Technology for Diabetes that you can’t get yet… 2. Pharmasens AG.

Who are PharmaSens?

They’re a company developing three insulin pumps, which do three different things.

In their own words:

We are a privately held Swiss company, located in Biel and Neuchâtel.
We involve users early and constantly in our development. Our products are designed based on users’ preferences, wishes, and needs.
We have an expert team experienced in developing and bringing products to market for people living with diabetes.
We have strong collaborations and valuable partnerships with the medical device/pump development and manufacturing community.
We hold several granted patents, have pending applications and guaranteed freedom to operate for our technologies.

Their CEO is Michael Both, ex-of both Roche Diabetes Care, we he was responsible for manufacturing, and Disetronic, so it fair to say he has pedigree in this area.

Their products?

As mentioned, they have three pumps, and again, I’ll let their words do most of the talking.

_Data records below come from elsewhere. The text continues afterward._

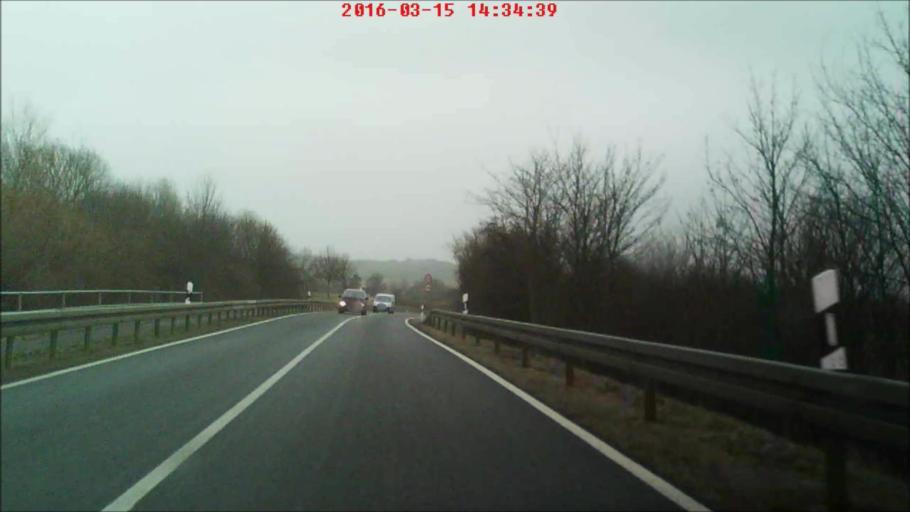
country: DE
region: Thuringia
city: Rockhausen
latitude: 50.9094
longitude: 11.0571
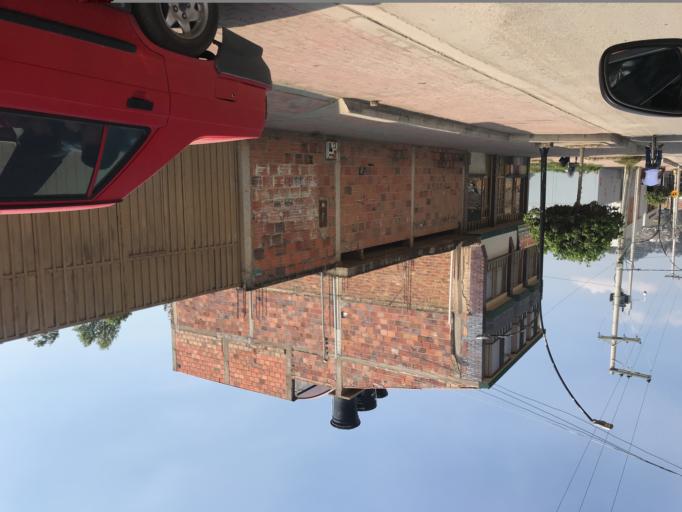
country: CO
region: Boyaca
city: Samaca
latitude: 5.4956
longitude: -73.4877
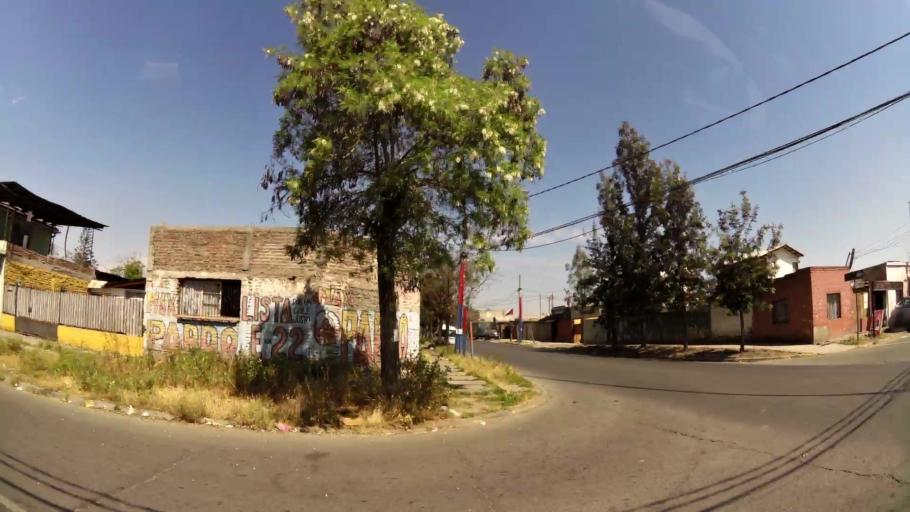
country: CL
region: Santiago Metropolitan
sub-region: Provincia de Santiago
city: La Pintana
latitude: -33.5333
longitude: -70.6493
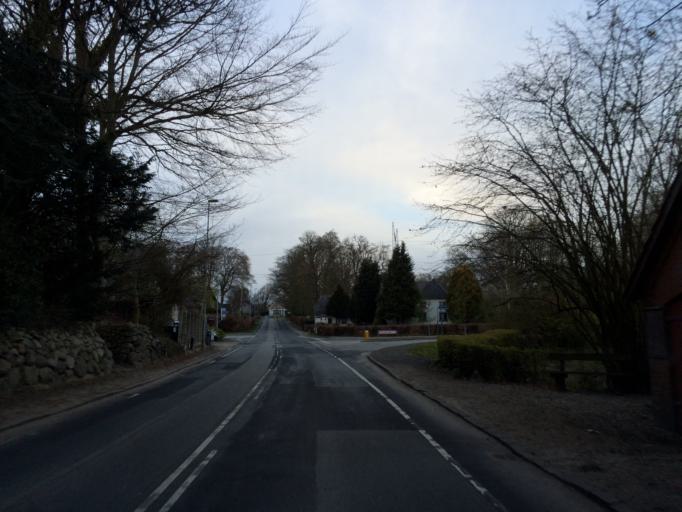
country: DK
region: South Denmark
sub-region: Odense Kommune
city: Bellinge
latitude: 55.3781
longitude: 10.2657
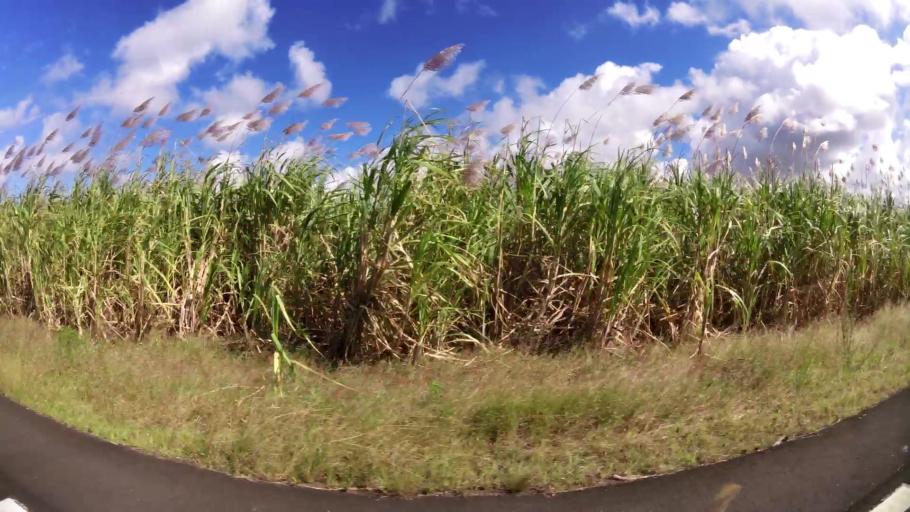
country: MU
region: Grand Port
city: Beau Vallon
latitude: -20.4251
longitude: 57.6995
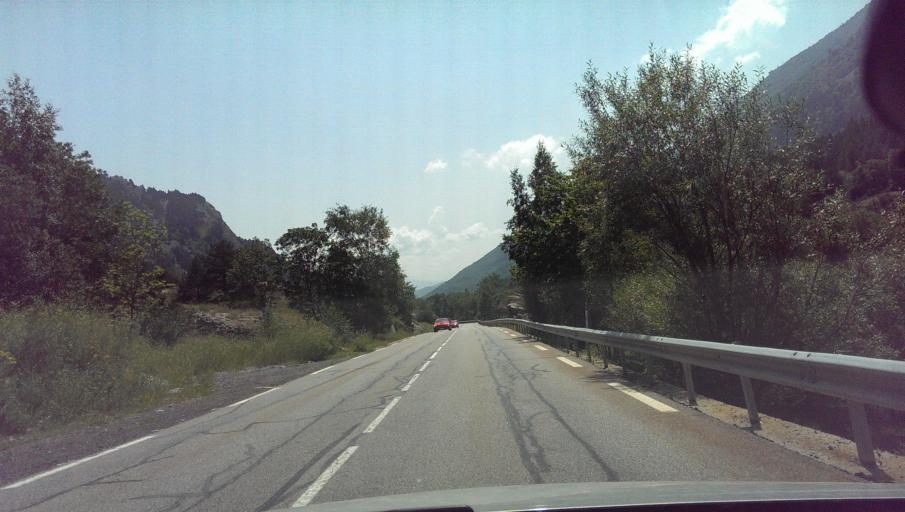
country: ES
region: Catalonia
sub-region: Provincia de Girona
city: Meranges
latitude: 42.5121
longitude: 1.8273
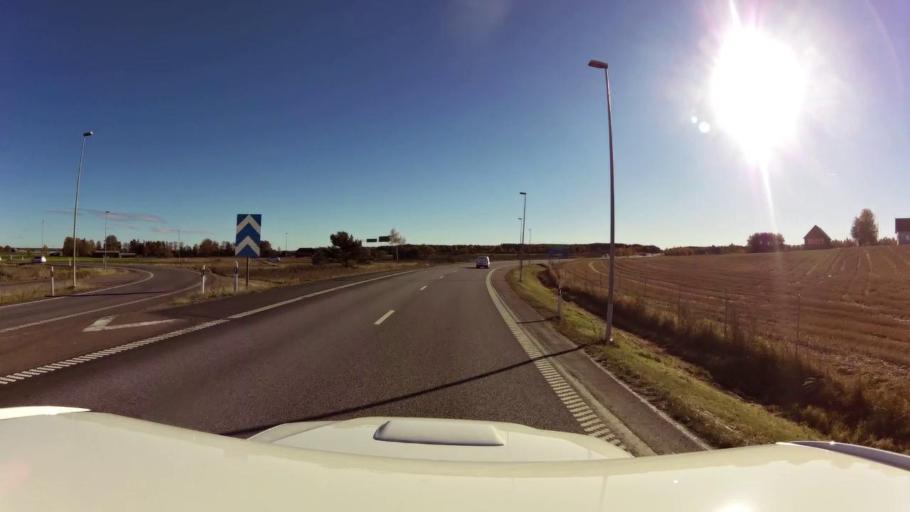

The different pumps clearly have different targets, and do the following:

  1. A standalone basal-bolus pump
  2. A connected pump with a smartphone app
  3. A combined pump and glucose sensor

All three pumps are based on the same chassis and look like a slightly sexier, cylindrical Omnipod.

I’d be very surprised if the three different offerings didn’t come with different price points, but I do wonder whether the market investigation and real-world use will come to show that the first two offerings make sense as differentiated items, or whether they’ll end up as a single product, given clinical requirements to extract data from pumps would suggest the onboard componentry could be similar.

Overall, they look good, but with no data on clinical trials or testing, it’s hard to say where they are in the product development cycle.

Will they make it to market?

At any point in time, there seem to be many insulin delivery devices in development. Whilst the pump/CGM offering here is unique in the market at the moment, the idea still has the concerns that have been raised many times over. How frequently do you change it and how do you make it work at a price point where this is acceptable?

They are in the tech fair at ATTD2022, so it might be worth popping along and paying them a visit to find out more.

I think the pumps look good, and having more competition in the patch pump space is a good thing, however, based on the available public data, this seems like it’s a very long way from usable product, and even further from approval. I hope I’m wrong!